Maybe that's why I chose to fight in a Rebellion that ended with the highest cost being paid. The lives of our own, brother against brother. I don't think any of us soldiers understood what we were really fighting for, we just did it because we felt we were giving our lives for all the right reasons. I watched my brethren die, and now, on the anniversary of the day we won our independence, I look back with guilt. Guilt that I lived and they died. Guilt that I'm still standing here, my boots crunching in the snow as I walked down an abandoned road. I remember being there many years ago, a major battle being fought here, watching so many die around me. I was one of five survivors that day, the rest of the people I'd grown to be friends with lay dead at my feet.

Every day I would sit and ponder over everything. The time before Panem, the time of Panem, and the time now. I wondered every day what life would be like now if the downfall of Panem had never come, all those poor souls who died would still be here today. All those broken families would be whole again, all those shattered hearts wouldn't have to be picking up the pieces right now, and then I ask myself. But is that really a better option? Can you really ever win?
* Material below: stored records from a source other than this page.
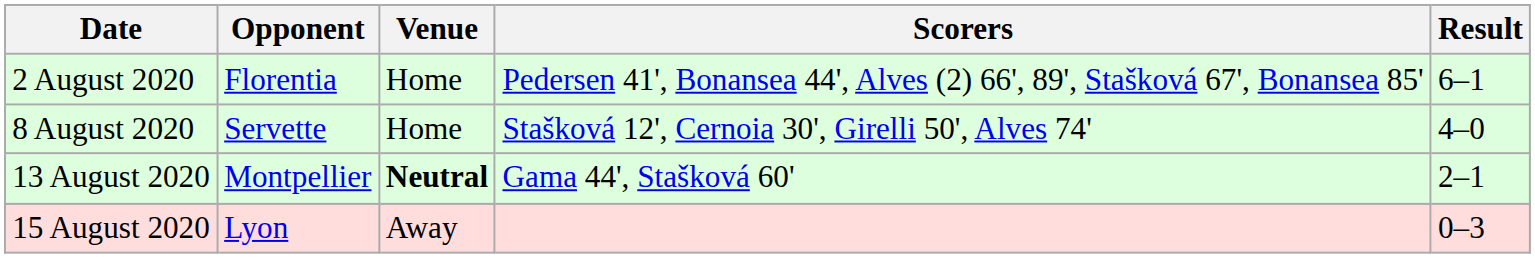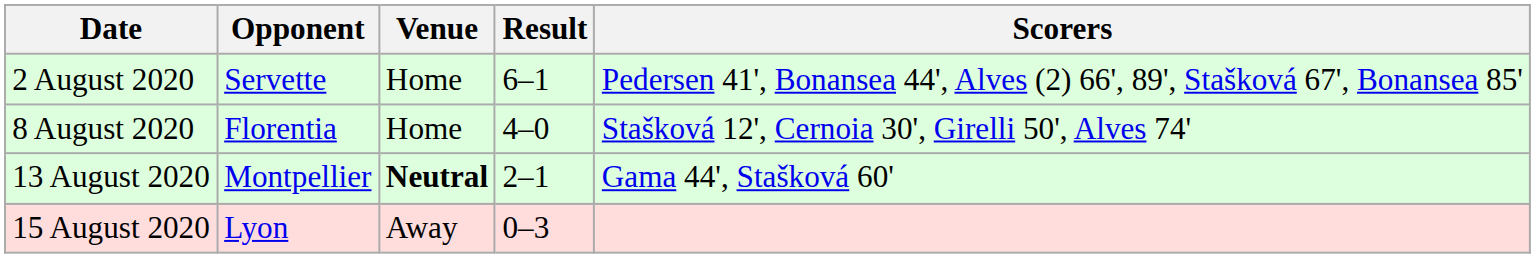columns swapped: Result <-> Scorers
2 August 2020 | Opponent: Florentia -> Servette
8 August 2020 | Opponent: Servette -> Florentia
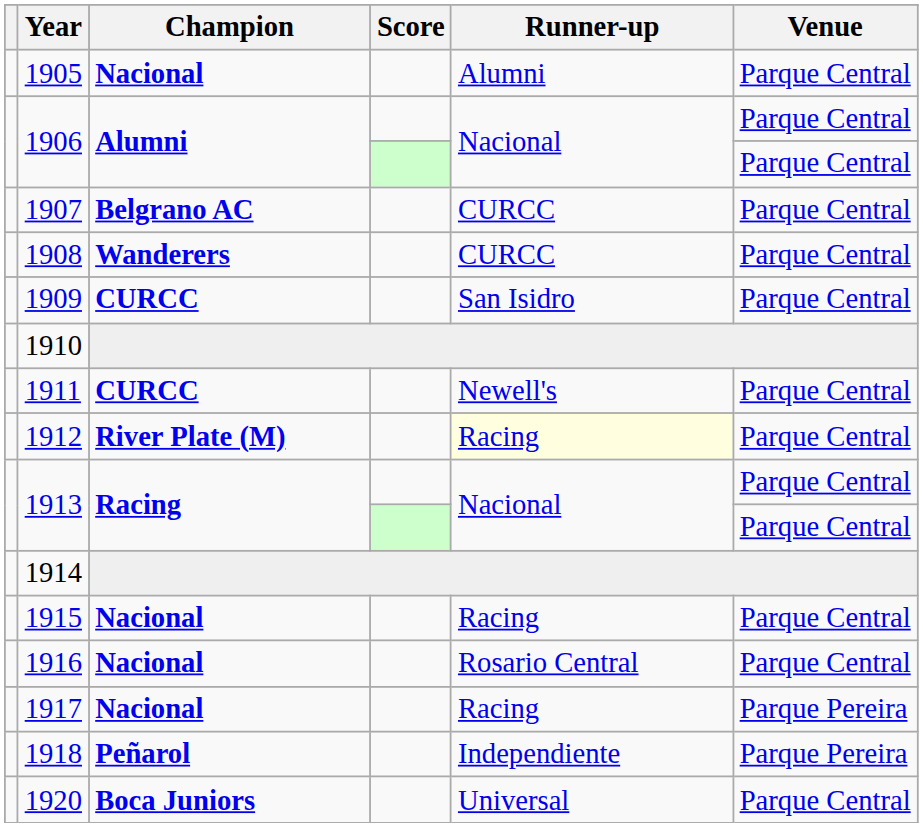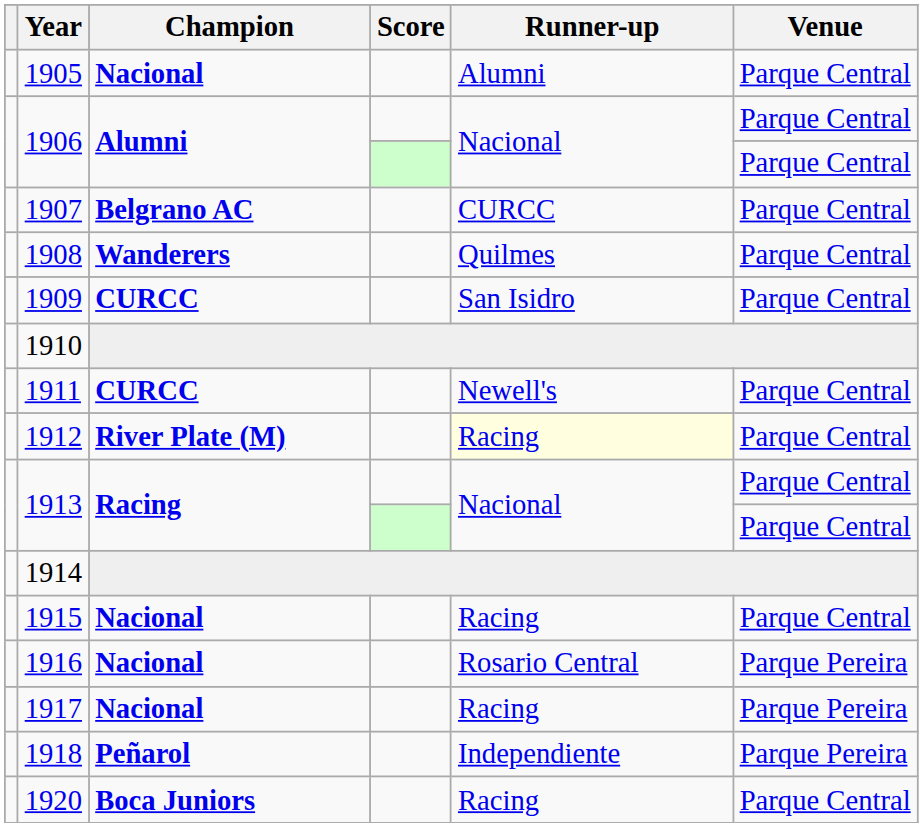1908 | Runner-up: CURCC -> Quilmes
1916 | Venue: Parque Central -> Parque Pereira
1920 | Runner-up: Universal -> Racing
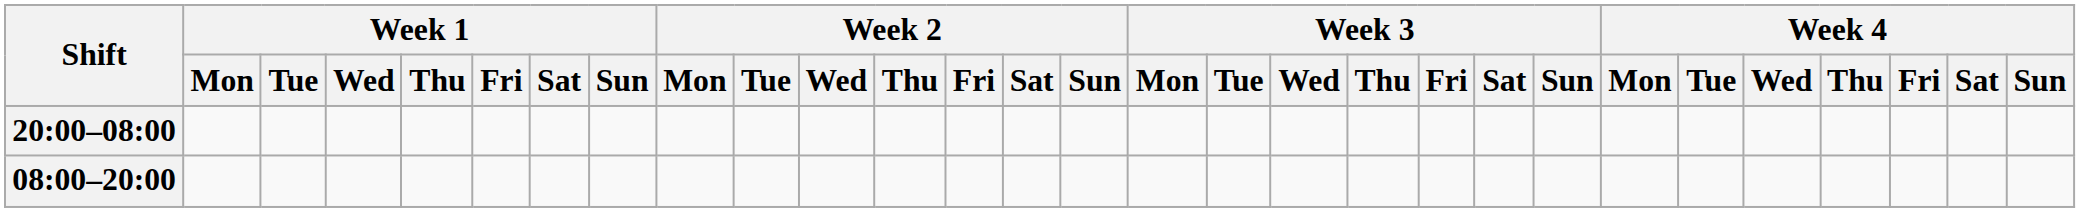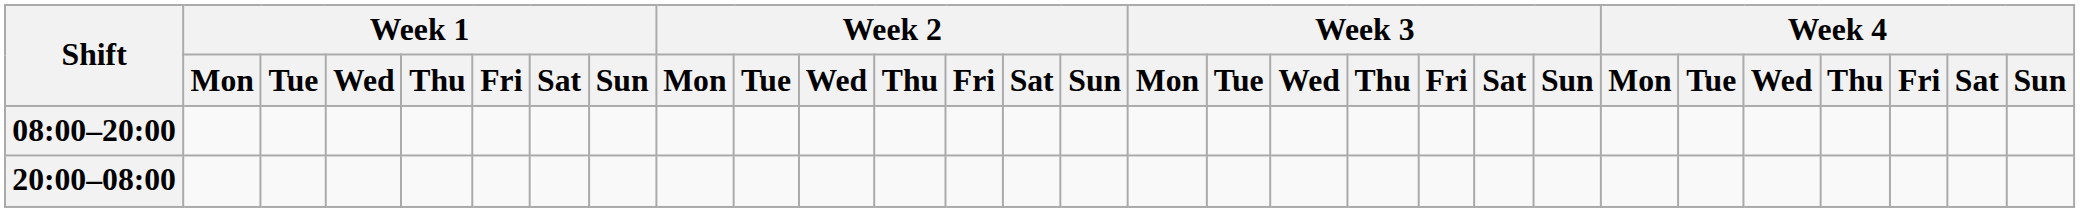rows swapped: 08:00–20:00 <-> 20:00–08:00
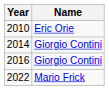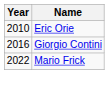- row: 2014 | Giorgio Contini
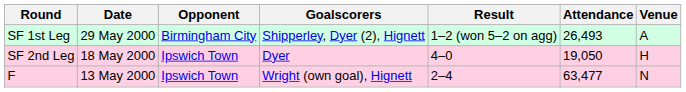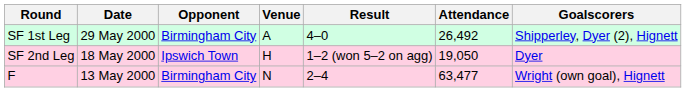columns swapped: Venue <-> Goalscorers
SF 1st Leg | Result: 1–2 (won 5–2 on agg) -> 4–0
SF 1st Leg | Attendance: 26,493 -> 26,492
SF 2nd Leg | Result: 4–0 -> 1–2 (won 5–2 on agg)
F | Opponent: Ipswich Town -> Birmingham City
The answer is beyond me though, so are a lot of things. I'm just a rebel soldier, broken by the things I've seen. I crouch down and pick up a handful of snow, throwing it as far as I can. I think of all those brave soldiers I fought with, and I'm proud to be able to say I stood beside them on this ground, this very day years ago, and fought beside them. I turn and begin to walk in the same direction I'd come, boots crunching in the snow as I walked along the path. One small tear escapes from my watery eyes for all the men who fell that day. Then I shut that day out of my thoughts, because the time to move on has come. Because just as one thing comes to an end, a new beginning starts.